Key Responsibilities
• The Monitoring & Observability Platform team is a global team ensuring the design, development, delivery & support of the bank’s central monitoring and observability services for all TTO teams (technology domains).
• As the Lead, Cloud & Container, Observability, Central Platform Development, you will play a crucial role in ensuring the stability, reliability, and use of Machine learning of our applications and platform integrations, thereby enabling our organization to deliver predictive observability services to our internal stakeholders by adhering to the Enterprise SDLC (eSDLC) framework and guidelines.
• The ability to interpret the Group’s technical and security (ICS) control requirements and information to identify potential risks and key issues based on this information and put in place appropriate controls and measures to mitigate or minimize risk to the central monitoring & observability platform delivery.
Qualifications
• Our ideal candidate should have overall minimum of 8+ years of IT experience
• Bachelor’s Degree in computer science or Information Systems or equivalent applicable experience
• Proven experience (4 years) working as an Container Observability, Cloud Observability and Opentelemetry Lead, Data Transformation Lead or similar role, with a strong focus on enabling Opentelemetry techniques to real-world problems.
• Design and develop AI-powered solutions for IT operations (AIOps) using Machine Learning techniques and rightful used models.
• Must have experience on mentoring team in terms of creating structure to the book of work.
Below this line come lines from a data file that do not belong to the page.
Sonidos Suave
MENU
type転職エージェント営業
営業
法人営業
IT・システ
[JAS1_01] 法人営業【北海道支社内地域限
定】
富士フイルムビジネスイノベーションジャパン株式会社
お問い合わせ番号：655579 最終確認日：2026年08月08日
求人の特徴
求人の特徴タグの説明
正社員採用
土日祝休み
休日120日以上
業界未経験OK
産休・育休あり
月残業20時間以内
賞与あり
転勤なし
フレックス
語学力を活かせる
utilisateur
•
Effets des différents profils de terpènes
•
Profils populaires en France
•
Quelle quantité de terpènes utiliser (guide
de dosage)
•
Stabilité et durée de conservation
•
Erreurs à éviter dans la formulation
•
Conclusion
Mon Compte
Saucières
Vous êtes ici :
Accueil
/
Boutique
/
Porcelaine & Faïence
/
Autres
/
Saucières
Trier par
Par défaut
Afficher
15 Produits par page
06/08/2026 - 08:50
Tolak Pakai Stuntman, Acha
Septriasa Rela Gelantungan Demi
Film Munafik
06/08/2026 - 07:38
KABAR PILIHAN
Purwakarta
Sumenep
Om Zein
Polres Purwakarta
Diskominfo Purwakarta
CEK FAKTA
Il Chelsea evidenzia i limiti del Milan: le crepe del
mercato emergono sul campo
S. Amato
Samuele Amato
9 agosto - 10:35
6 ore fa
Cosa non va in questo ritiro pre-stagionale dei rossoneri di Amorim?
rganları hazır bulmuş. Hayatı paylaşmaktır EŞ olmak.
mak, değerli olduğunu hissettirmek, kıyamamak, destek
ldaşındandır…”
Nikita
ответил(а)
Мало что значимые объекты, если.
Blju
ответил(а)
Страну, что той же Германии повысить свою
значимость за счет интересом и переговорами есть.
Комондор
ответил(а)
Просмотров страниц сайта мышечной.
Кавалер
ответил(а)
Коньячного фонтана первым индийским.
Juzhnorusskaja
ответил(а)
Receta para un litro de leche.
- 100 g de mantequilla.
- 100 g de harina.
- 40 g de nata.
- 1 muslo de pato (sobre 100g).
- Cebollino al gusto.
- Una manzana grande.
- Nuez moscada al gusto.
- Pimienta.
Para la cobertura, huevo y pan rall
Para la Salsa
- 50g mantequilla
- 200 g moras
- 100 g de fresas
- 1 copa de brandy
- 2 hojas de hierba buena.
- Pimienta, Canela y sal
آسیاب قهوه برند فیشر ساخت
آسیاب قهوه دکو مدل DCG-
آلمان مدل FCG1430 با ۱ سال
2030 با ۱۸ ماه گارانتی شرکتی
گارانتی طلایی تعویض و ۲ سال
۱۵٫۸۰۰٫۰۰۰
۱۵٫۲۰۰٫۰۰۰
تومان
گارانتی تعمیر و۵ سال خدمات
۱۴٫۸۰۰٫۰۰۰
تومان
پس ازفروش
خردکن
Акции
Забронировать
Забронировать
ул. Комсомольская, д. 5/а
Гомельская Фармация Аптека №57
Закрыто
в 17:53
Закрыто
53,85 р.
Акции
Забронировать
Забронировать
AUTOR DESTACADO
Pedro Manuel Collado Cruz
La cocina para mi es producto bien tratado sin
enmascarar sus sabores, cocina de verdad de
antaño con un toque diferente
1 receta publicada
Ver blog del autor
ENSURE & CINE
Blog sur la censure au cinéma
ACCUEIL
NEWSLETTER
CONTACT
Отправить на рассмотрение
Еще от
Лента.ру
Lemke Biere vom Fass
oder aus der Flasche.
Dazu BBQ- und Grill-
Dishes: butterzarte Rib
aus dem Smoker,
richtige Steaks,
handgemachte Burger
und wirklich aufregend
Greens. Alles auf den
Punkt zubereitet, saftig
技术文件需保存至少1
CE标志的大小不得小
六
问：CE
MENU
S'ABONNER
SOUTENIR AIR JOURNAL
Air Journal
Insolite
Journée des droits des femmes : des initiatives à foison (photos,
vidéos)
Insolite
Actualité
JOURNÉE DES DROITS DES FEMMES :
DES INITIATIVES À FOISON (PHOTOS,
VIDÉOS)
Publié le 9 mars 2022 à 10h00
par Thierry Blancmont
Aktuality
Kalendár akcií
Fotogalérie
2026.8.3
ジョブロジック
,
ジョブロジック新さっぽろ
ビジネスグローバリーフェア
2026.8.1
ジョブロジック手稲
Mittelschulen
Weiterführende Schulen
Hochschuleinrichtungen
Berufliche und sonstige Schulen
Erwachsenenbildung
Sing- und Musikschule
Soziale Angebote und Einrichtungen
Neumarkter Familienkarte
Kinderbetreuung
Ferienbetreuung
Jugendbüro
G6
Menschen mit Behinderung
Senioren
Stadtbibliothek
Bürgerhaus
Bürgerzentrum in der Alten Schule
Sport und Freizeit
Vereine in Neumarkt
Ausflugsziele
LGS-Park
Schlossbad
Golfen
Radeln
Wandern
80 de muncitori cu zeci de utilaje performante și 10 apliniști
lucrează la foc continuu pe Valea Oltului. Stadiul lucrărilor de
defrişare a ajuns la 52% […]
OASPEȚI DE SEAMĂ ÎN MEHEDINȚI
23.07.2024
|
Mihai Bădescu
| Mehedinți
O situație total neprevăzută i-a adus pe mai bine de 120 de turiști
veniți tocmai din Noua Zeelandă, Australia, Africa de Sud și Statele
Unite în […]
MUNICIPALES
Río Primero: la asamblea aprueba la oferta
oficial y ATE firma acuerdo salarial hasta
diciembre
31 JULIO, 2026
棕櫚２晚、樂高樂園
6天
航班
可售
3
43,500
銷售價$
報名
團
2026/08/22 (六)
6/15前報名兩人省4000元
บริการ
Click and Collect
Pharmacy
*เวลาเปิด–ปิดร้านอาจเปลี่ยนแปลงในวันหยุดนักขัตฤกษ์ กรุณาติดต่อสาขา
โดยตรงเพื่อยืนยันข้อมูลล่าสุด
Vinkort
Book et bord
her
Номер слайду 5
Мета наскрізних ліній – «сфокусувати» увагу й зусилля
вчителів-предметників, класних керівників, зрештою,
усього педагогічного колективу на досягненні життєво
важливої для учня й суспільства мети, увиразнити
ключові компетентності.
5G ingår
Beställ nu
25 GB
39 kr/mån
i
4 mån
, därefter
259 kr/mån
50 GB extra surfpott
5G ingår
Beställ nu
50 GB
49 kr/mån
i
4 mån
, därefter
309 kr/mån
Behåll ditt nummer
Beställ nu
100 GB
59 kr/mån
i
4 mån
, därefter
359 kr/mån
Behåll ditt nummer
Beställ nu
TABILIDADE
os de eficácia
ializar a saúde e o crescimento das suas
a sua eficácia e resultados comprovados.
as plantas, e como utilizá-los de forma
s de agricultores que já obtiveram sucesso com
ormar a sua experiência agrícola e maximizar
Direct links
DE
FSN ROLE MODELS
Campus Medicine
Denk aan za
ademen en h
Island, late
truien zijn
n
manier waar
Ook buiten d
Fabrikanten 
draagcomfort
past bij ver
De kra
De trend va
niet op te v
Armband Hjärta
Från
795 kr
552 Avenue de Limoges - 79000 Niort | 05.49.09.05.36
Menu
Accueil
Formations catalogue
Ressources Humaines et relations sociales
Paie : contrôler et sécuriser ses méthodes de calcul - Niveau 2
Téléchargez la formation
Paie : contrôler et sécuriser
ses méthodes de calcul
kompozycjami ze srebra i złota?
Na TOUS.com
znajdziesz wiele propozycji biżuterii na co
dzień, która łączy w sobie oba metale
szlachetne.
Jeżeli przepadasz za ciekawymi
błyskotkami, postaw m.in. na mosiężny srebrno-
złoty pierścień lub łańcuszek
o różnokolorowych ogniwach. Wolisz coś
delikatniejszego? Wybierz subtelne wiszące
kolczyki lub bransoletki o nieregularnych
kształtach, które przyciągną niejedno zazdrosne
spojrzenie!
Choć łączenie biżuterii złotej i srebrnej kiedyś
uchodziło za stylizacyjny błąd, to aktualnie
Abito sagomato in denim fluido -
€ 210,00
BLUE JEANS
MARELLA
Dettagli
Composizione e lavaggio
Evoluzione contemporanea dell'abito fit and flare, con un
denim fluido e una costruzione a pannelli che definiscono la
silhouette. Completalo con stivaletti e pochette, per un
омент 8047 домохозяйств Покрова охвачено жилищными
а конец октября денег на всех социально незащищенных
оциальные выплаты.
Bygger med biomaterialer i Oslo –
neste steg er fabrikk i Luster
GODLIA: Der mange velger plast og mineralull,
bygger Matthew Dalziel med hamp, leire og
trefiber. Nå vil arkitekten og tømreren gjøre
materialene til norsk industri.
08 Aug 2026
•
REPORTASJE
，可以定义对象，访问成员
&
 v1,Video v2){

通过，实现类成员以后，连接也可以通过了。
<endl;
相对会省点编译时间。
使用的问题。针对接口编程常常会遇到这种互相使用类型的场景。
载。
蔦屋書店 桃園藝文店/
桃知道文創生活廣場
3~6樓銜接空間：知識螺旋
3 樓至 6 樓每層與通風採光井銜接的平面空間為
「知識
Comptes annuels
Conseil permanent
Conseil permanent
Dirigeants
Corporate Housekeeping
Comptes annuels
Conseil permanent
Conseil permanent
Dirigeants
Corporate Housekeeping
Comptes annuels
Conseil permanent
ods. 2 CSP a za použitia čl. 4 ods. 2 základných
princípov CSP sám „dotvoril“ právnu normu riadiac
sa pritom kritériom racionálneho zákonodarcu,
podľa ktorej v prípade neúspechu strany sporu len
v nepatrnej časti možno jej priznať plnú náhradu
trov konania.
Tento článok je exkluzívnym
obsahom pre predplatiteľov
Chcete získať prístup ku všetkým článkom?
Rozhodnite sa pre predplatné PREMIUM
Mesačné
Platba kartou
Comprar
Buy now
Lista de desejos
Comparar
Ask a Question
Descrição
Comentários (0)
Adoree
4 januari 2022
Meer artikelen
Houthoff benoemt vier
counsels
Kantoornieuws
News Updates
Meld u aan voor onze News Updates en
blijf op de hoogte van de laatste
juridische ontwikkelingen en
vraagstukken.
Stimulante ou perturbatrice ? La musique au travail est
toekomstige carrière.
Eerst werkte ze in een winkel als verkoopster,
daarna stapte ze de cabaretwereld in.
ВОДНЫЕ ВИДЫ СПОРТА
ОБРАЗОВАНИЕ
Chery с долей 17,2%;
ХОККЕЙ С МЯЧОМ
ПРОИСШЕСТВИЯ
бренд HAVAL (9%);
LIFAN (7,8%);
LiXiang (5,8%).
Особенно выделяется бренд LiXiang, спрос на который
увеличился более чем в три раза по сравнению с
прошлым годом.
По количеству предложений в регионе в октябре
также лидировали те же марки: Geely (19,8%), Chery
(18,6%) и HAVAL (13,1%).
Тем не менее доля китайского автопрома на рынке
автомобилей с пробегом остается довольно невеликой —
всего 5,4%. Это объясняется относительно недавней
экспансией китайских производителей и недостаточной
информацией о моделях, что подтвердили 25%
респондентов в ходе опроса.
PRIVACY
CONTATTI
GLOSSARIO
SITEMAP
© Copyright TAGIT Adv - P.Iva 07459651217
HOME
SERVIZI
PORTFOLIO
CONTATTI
Help team with organised product backlog.
• Participation in Weekend releases, overnight major incidents to help teams enable Observability Predictive Capability is a must as this is key capability for the role.
• Hands-on experience with machine learning frameworks (e.g., Grafana Tempo, Grafana Loki, Grafana Mimir, Victoriametrices etc.) and proficiency in programming languages such as Python, Hive, Spark.
• Must have working experience on Grizzly and Observabilityy using models.
• Enables Use of AI in responsible way and enable AI, ML technologies to identify historical trends, dynamic baselining and to drive Root cause analysis actions.
• Addressed problems through risk management and contingency planning.
• Software development life cycle knowledge in terms of analysis, development & testing phases.